Let that just sit with you for a moment.  I mean, I’m still trying to let it sink in with me.  I mean, don’t get me wrong, I love this little guy, and it would be so good for him to not have to move from home-to-home-to-home throughout his life.  It would be so good for him to achieve permanency without a lot of the trauma that usually accompanies growing up in care.  It would be so good for him to have the consistency of care that would help him grow and move beyond his early delays.  It’s just SO unexpected.  It is SO not how foster care normally works.  And it’s SO not what I thought I was signing up for.
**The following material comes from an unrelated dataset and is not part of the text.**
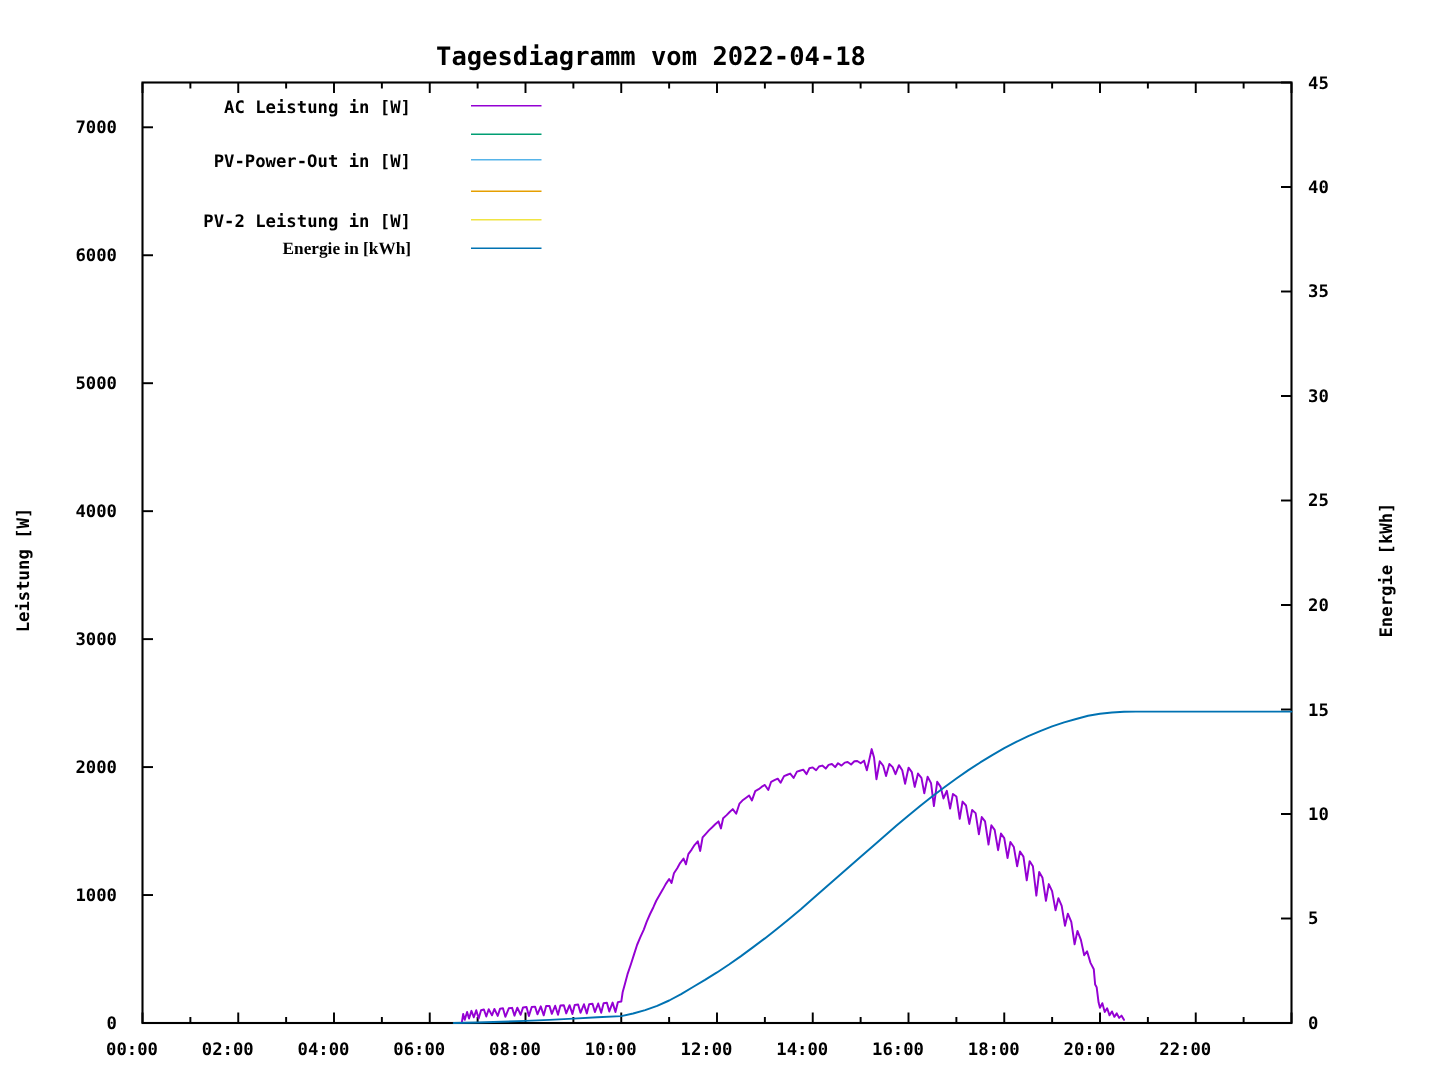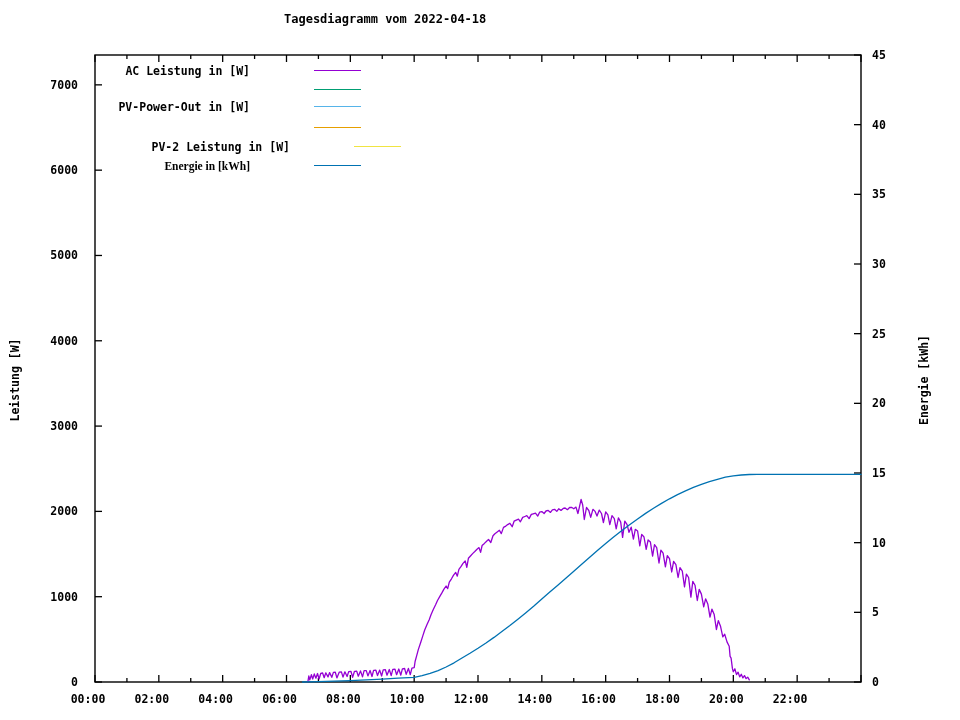"Tagesdiagramm vom 2022-04-18" #chart-title { font-size: 12px -> 17px; text-align: left -> center; top: 12px -> 28px }
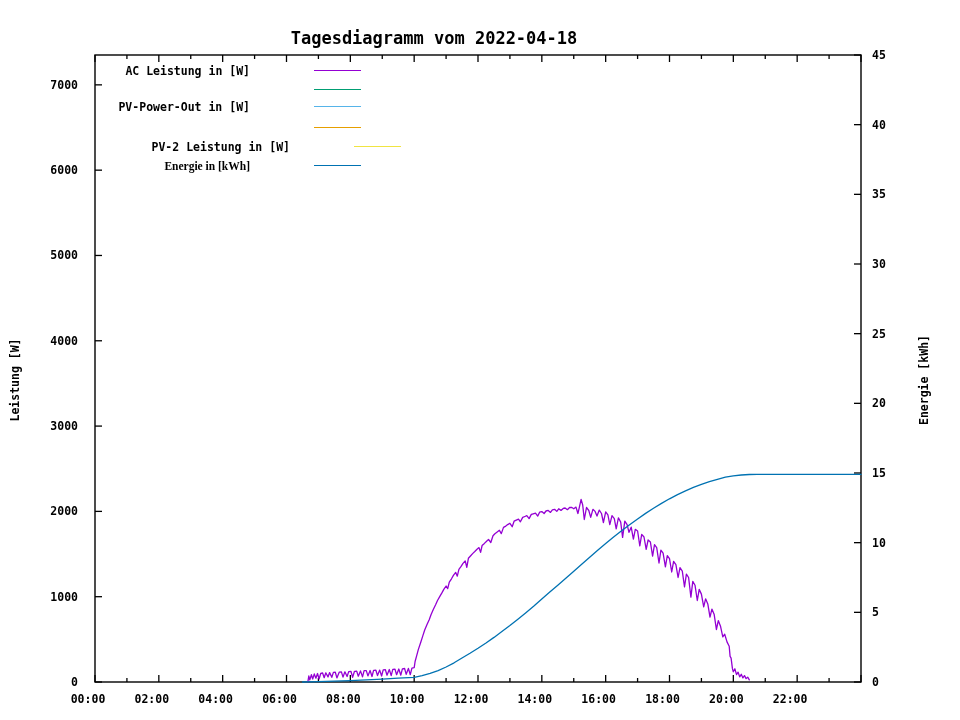"AC Leistung in [W]" .legend-label { padding-left: none -> 24px }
And what’s ironic is that in my foster class every other parent was looking at fostering as a path to adoption.  They wanted to expand their family (or in some cases adopt a family member).  And almost all of them would really prefer a baby or adorable toddler.  Just like my little man.  I was the sole person in class who said although I was open for adoption, it wasn’t my end goal.  I was the one crazy person who said, “give me your kids and I’ll love on them, and then give them back when you ask me to, and let my heart be broken into a million pieces.”  And that is how foster care often works.  You have kids, you fall in love, you have to give them back to their parents or family members.  And you try to trust that going back and reuniting with their family will be the best thing for them.  So how is it the one person in class who said “you can use me as a revolving door and I’ll just absorb the pain for that” ended up getting the crazy exceptional case of an adorable toddler who is being pronounced pre-adoptive after only 2 months in care?

Lord only knows.  But the bottom line is that I am a pre-adoptive foster home.  Because I know one thing for certain.  I fall in love with every kid I work with, and I would do anything in my power to make their lives better.  And Little Man is no exception.  And I have been given this humbling power to make his life better.  And so I will do everything I can to make his life the best possible.  To fill him up with as much love and laughter and grace and peace and kindness and wisdom and joy as possible.  And that is true whether I become his forever home or just another stop on his journey.